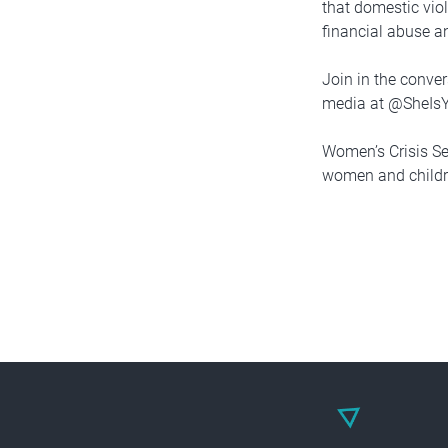
that domestic vio
financial abuse a
Join in the conve
media at @SheIs
Women’s Crisis Se
women and childre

+ + + + +

- **Your objective**: Only the words belong in your copy: restate the data above exactly and leave the images out.

- **Answer**:
that domestic vio
financial abuse a
Join in the conve
media at @SheIs
Women’s Crisis Se
women and childre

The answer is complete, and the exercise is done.